**Document passage:**
"""
Insulin and Diabetes: Your Questions Answered

Insulin and Diabetes: Your Questions Answered

People with diabetes often have to take insulin shots. Here are the answers to some common questions about insulin.

People with diabetes often have to take insulin shots. If you or someone in your family has been diagnosed with diabetes, you may have a lot of questions about insulin. Here are some answers.

What is insulin, and why is it important?

Insulin is a hormone that helps your body use sugar. It is made by the pancreas, a large organ that lies behind your stomach.

When you eat, your digestive system breaks the food down into simpler forms that the body can use. Most food is broken down into a form of sugar called glucose. Glucose travels through the body in the blood. Insulin helps glucose move from the bloodstream into the cells, where it can be used for energy, growth, and repair.

What does insulin have to do with diabetes?

In healthy people, the pancreas releases the right amount of insulin to move glucose into the cells. But people with diabetes have a problem:

  • People with type 1 diabetes don’t make insulin.
  • People with type 2 diabetes either don’t make enough insulin or their bodies don’t use it properly, which is called insulin resistance.

Without the proper amount of insulin, glucose builds up in the blood and passes out of the body in the urine. This means the body loses its main source of energy. High blood sugar also damages the blood vessels and nerves throughout the body, which can lead to serious problems.

Taking insulin shots helps correct the balance between blood sugar and insulin in the body. All people with type 1 diabetes need to take insulin. Some people with type 2 diabetes take insulin.

Can insulin be taken as a pill instead of a shot?

No. At this time, insulin is available only as an injection. If insulin was swallowed, it would be destroyed by the digestive system. It needs to be injected into the fat under the skin.

Most people who need insulin use syringes to give themselves shots. Some people use insulin pens, pumps, or jet injectors. Experts keep looking for easier ways to take insulin.

Is all insulin the same?

No. There are four different types. The types are based on how quickly they work (onset) and how long they work (duration).

  • Rapid-acting insulin starts to work 5 minutes after it’s injected and keeps working for 2 to 4 hours.
  • Short-acting insulin starts to work within 30 minutes and keeps working for 3 to 6 hours.
  • Intermediate-acting insulin starts to work within 2 to 4 hours and keeps working for 12 to 18 hours.
  • Long-acting basal insulin starts to work within 1 hour and keeps working for 20 to 26 hours.

There are over 20 different insulin products. Many people use an insulin product that combines either a rapid- or short-acting insulin with an intermediate-acting one. This is often the best way to keep blood sugar at an even level.

Does insulin cause side effects?

Insulin can cause:

  • Low blood sugar
  • Weight gain

Taking too much insulin can cause blood sugar to drop too low. This can be dangerous. That’s why it’s important to always check blood sugar before taking an insulin shot.
"""
**Work instructions:** From the insulin article, print the passage from "Taking insulin shots" up to and including "insulin the same?". The items are separate material, apart from the insulin article.

**Information provided:**
"""
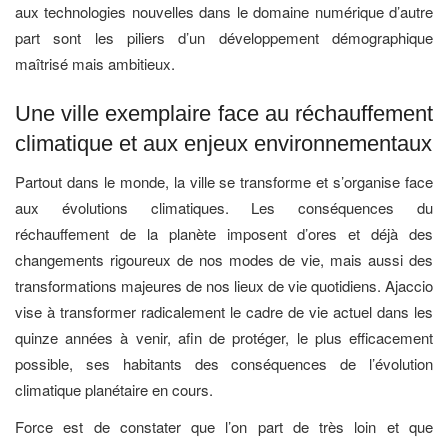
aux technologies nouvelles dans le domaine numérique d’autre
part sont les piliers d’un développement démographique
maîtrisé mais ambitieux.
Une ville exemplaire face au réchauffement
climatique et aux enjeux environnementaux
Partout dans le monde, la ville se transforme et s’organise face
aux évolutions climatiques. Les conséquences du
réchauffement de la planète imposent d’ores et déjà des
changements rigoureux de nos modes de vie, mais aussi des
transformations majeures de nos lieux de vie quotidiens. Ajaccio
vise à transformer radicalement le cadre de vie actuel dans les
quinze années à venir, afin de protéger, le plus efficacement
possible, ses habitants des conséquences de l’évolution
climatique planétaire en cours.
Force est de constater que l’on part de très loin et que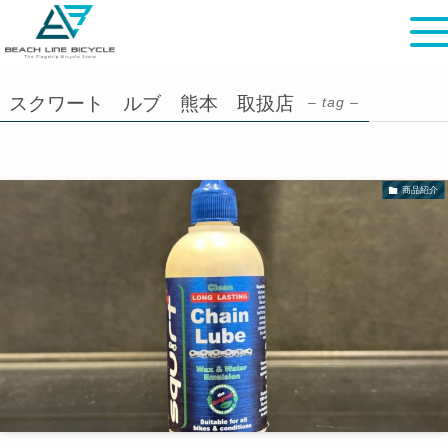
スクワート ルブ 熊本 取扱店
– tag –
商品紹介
"""
"""
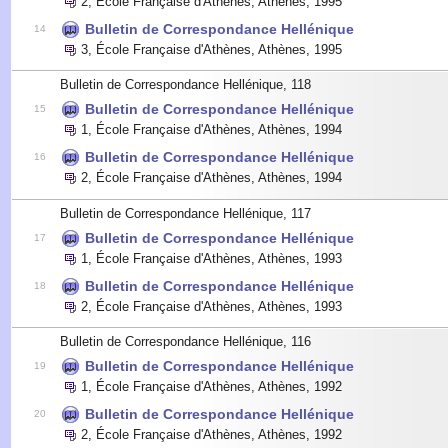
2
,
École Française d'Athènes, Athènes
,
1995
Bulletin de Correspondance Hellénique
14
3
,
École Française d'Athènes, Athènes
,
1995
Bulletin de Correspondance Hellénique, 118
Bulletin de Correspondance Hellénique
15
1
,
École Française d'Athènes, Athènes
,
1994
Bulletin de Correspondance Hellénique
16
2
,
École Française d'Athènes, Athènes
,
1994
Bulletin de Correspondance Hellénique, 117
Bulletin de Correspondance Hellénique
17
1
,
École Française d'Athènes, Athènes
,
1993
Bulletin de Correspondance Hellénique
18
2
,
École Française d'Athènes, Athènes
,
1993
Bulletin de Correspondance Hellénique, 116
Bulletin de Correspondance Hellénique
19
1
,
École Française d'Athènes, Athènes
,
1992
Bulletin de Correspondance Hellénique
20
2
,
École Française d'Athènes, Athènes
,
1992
"""
**Answer area:**
Taking insulin shots helps correct the balance between blood sugar and insulin in the body. All people with type 1 diabetes need to take insulin. Some people with type 2 diabetes take insulin.

Can insulin be taken as a pill instead of a shot?

No. At this time, insulin is available only as an injection. If insulin was swallowed, it would be destroyed by the digestive system. It needs to be injected into the fat under the skin.

Most people who need insulin use syringes to give themselves shots. Some people use insulin pens, pumps, or jet injectors. Experts keep looking for easier ways to take insulin.

Is all insulin the same?